1. What is an insurable loss?

An insurable loss refers to any event or occurrence that causes financial damage or loss, and is covered by an insurance policy. This can include things like property damage, personal injury, or loss of income due to unforeseen circumstances.

2. What are the characteristics of an insurable loss?

The characteristics of an insurable loss include being fortuitous (unforeseen and accidental), measurable (able to be quantified in monetary terms), and non-catastrophic (not affecting a large group of people at once). Additionally, the loss must be caused by a specific peril or risk that is covered by the insurance policy.

3. What types of losses are typically not considered insurable?

Losses that are intentional, predictable, or catastrophic in nature are typically not considered insurable.

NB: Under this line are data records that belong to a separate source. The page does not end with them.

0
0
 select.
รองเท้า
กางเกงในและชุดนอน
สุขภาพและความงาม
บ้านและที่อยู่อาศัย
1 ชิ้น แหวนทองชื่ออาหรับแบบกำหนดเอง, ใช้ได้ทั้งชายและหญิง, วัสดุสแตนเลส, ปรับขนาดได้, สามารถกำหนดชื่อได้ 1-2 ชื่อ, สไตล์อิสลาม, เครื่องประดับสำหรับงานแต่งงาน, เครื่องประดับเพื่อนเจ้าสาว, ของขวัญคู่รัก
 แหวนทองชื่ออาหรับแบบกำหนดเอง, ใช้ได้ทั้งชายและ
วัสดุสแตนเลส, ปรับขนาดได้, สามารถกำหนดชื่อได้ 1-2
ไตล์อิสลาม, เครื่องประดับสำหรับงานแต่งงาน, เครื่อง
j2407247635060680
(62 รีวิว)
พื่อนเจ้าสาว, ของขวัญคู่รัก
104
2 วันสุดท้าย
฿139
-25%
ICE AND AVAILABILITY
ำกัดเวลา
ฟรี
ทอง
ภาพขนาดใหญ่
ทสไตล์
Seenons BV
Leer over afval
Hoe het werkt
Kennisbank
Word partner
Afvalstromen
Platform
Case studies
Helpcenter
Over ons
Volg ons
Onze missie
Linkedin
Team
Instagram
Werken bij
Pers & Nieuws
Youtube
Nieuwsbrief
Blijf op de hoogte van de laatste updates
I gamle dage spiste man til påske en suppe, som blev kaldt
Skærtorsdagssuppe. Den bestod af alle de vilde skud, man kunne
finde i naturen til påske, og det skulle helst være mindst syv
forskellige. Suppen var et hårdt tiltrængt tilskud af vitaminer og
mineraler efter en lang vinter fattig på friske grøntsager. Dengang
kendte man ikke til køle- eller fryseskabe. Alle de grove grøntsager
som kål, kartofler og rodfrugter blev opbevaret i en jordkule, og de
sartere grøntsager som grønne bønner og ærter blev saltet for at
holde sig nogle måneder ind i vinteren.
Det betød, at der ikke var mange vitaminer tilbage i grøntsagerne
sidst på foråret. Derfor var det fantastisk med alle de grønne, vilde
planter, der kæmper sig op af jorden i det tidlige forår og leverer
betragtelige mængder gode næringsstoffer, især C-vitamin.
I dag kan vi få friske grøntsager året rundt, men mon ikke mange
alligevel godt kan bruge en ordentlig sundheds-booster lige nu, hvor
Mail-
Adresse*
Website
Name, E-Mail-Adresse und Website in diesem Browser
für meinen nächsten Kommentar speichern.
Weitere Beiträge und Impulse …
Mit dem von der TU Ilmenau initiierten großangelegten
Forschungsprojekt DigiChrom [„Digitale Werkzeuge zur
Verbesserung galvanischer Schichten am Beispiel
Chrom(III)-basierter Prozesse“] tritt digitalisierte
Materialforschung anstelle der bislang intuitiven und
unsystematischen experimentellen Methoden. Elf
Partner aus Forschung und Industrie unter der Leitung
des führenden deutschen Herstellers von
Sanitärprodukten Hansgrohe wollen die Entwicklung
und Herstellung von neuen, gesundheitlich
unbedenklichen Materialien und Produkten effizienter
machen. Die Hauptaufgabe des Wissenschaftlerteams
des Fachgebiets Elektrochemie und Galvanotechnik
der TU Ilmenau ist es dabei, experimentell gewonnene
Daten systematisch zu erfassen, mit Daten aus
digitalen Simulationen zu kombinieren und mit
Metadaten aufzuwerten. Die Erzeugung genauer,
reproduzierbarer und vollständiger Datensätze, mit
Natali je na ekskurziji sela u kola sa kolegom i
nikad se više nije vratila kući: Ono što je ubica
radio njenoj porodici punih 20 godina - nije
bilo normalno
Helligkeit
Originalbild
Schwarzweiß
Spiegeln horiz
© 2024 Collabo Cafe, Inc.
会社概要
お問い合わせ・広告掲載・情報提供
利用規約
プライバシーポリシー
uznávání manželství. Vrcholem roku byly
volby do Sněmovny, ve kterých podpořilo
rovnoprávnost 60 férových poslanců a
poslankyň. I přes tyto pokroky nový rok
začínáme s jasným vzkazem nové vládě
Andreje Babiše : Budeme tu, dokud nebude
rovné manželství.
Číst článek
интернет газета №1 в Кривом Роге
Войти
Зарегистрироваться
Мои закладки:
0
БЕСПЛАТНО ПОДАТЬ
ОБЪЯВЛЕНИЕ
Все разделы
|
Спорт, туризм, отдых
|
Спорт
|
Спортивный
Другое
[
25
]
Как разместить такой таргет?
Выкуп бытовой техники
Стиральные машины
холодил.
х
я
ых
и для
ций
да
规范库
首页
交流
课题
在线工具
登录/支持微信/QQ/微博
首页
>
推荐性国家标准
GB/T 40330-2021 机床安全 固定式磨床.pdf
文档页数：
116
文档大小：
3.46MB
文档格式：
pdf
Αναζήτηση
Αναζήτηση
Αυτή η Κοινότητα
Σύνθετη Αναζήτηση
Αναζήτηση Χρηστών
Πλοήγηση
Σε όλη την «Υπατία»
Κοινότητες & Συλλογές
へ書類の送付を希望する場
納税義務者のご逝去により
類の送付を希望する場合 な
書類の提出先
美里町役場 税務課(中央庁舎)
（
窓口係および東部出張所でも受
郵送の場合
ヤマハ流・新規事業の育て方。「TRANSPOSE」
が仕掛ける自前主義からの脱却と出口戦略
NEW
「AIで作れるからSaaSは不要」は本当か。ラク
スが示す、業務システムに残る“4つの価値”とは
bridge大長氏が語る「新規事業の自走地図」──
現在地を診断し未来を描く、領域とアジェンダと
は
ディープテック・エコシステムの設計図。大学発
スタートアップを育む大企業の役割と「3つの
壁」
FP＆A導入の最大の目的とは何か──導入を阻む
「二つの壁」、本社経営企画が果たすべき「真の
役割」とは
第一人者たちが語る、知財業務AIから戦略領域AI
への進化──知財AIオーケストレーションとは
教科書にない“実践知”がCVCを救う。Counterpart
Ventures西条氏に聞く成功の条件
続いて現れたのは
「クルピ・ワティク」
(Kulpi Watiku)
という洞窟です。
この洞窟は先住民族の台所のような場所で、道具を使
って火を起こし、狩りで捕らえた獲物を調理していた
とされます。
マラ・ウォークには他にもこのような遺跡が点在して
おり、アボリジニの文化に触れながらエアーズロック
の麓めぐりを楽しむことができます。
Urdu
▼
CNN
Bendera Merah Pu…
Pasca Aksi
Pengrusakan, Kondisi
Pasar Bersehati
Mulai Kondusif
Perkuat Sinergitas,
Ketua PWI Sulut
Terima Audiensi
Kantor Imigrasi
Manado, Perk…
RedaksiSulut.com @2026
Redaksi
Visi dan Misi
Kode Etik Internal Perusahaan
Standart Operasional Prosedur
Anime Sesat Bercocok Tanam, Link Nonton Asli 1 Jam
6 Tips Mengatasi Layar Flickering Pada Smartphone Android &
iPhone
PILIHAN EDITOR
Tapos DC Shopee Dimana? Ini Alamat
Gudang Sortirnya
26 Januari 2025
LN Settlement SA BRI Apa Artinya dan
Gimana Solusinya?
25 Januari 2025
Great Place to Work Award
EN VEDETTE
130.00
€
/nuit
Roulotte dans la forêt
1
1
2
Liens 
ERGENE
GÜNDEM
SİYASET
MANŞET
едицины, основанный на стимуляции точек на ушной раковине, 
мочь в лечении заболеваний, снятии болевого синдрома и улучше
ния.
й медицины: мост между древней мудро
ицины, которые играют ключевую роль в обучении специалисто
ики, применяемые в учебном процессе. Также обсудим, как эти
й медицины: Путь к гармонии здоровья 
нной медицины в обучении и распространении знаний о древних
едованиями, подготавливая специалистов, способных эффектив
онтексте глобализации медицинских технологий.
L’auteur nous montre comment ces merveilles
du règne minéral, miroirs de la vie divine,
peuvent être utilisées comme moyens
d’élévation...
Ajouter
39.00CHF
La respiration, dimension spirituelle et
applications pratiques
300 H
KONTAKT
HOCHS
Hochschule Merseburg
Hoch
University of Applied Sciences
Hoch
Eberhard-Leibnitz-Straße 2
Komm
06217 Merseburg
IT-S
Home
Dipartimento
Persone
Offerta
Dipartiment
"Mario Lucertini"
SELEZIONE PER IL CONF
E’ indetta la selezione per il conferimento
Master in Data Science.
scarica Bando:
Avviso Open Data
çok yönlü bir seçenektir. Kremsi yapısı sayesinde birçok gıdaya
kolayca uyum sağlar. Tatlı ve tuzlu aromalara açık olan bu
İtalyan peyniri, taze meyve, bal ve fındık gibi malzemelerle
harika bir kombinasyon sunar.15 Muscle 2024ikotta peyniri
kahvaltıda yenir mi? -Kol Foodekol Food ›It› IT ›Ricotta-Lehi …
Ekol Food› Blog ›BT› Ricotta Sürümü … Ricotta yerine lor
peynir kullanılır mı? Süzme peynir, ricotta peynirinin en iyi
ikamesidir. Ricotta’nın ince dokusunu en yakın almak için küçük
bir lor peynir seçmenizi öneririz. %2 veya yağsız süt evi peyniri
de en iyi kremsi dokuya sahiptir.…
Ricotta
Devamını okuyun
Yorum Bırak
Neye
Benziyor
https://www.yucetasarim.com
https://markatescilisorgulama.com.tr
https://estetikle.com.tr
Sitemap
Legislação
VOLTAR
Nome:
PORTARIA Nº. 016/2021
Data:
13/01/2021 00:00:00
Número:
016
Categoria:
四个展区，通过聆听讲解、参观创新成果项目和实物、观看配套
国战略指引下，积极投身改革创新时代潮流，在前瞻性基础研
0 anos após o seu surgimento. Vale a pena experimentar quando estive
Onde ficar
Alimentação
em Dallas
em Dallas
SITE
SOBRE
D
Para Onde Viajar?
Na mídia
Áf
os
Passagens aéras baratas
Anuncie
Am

This includes losses resulting from illegal activities, wear and tear, or natural disasters such as earthquakes or floods.

4. How do insurance companies determine the insurability of a loss?

Insurance companies use actuarial analysis and risk assessment to determine the insurability of a loss. This involves looking at historical data, probability of the event occurring, and the potential cost of the loss. If the risk is deemed too high, the loss may not be considered insurable or may require a higher premium.

5. Can insurable losses be prevented?

While some insurable losses may be preventable, such as installing security systems to prevent theft, others may be unavoidable. Insurance is designed to provide financial protection in case of unforeseen events, so it is important to have coverage in place for potential losses that cannot be prevented.